Saturday, April 11, 2009

I stated that I read a Tree Grows in Brooklyn because I thought I should. I read a lot of books because I think I should, but I don't want you to think less of me. I have found generally that "classics" are pretty good. Knowing this, I try not to limit myself to historical fiction although it really is my first love.

To combat my classic literature issue, I have an excellent friend, Stimey who has oodles of books in her basement (I know, not the smartest place to store your best paper treasures). I often leave her house with a stack of books that are totally outside my normal range. I have even enjoyed a zombie book. I still haven't admitted to her how very much I enjoyed reading the very silly World War Z: An Oral History of the Zombie War by Max Brooks. Now though, I totally know all about zombies. They are not aliens.

I am also not normally a Michael Crichton reader but I liked The Andromeda Strain. She said I would, and she was right. On the flip side, she also loves Kurt Vonnegut. Passionately. Not me. I read Slaughterhouse Five because she said to, and it was really not my favorite. Right now Catch 22 and 1984 are in my Stimey stack, I'll let you know how they go.

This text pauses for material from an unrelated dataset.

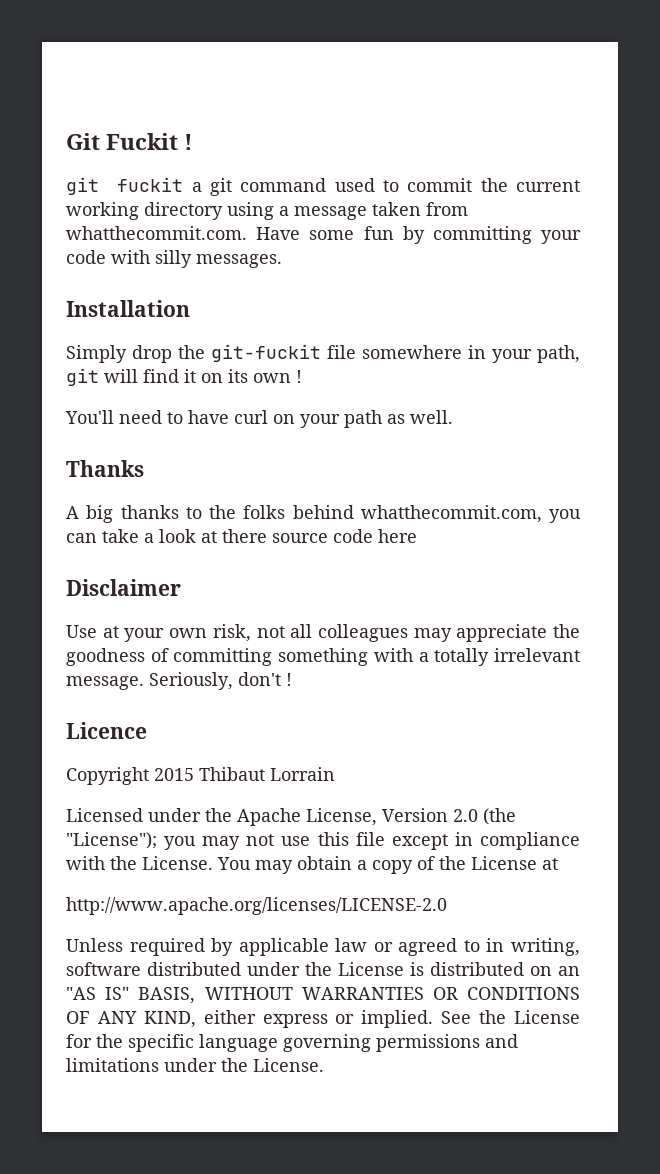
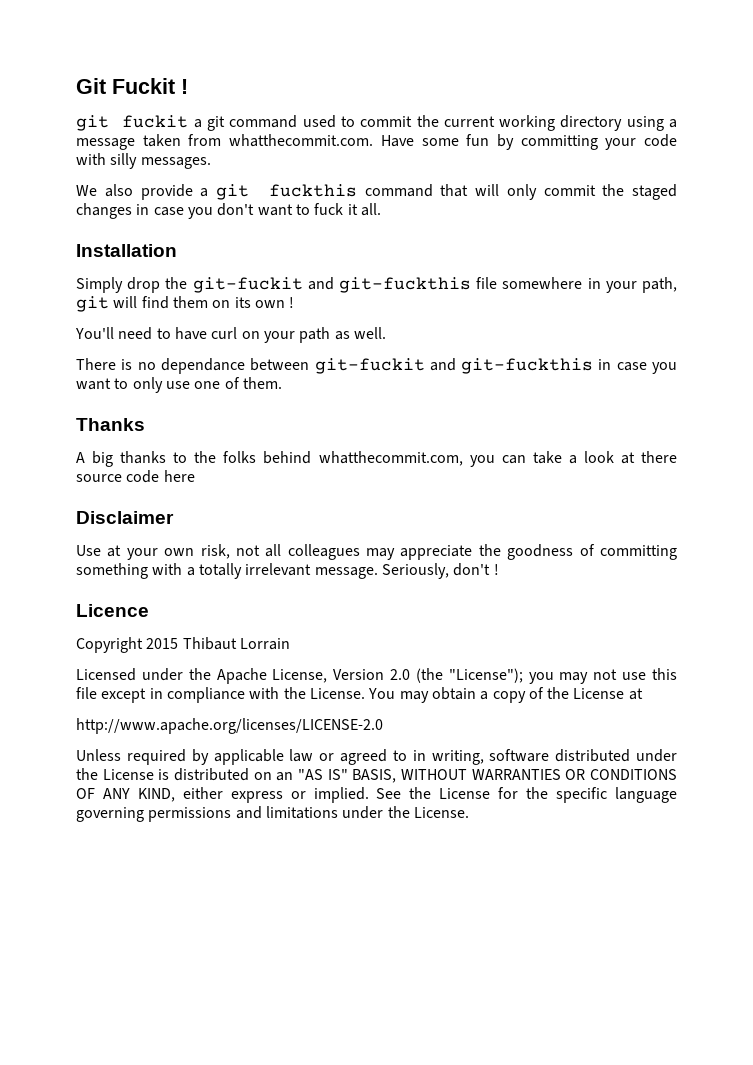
(282, 261) none -> [76,184,677,200] [76,203,381,219] // We also provide a git fuckthis command that will only commit the staged changes in case you don't want to fuck it all.
(321, 353) none -> [307,277,472,293] and git-fuckthis
[184,369,196,383] it -> [172,296,208,308] them
(453, 417) none -> [76,358,677,374] [76,377,282,393] // There is no dependance between git-fuckit and git-fuckthis in case you want to only use one of them.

Here's the point. It's sometimes a challenge for people to know where to begin when selecting books, and I go by the advice of others as well as working my way through a lengthy list of accepted classics. My friend Stimey has greatly expanded my range over the past five years and I got her to at least begin Anne of Green Gables. Quitter. Well written books make for pretty good reading, no matter the genre. Good science fiction can be good reading whether it is your preferred subject matter or not. Just the same, I abhor badly researched historical fiction. Yuck. Get your period fashion and manners correct people.

Of course, I cannot claim to like all "great books" Despite the title of this blog and all the excellent Scarlet Letter implications, I am not a fan. I love adultery, and fornication, and public humiliation, and self imposed punishments, but woof. Hester Prynne was drowned for me by too many words. I had to slog through tons of poetic prose to find the point. Same goes for Moby Dick. My mother claims it is one of her favorites and I generally trust her but again, woof. You don't get to meet Ahab for several hundred pages. With my apologies to Mr. Hawthorne and Mr. Melville, get to the damn point gentlemen. Ridiculous verbosity is ridiculous verbosity whether you have a compelling tale to tell or no. And with that, I bid you a good day.

2 comments:

Stimey said...

You crack me up. Awesome post. And I love that you've never mentioned to me in person how unwise it is to keep my books in the basement. Now that you mention it, they will be the first things to go once the flood comes.

Swistle said...

I haaaaaaated Moby Dick, although part of that was because my 11th grade English teacher lovvvvvved it and we spent half the year talking about all the Amazing Symbolism of everything.

My brother tried to make me read Kurt Vonnegut (he even mailed me copies of the books) and I was all, "Ug." Not that the writing was bad, but more like the plots were grim and DRIPPING with Important Political Symbolism.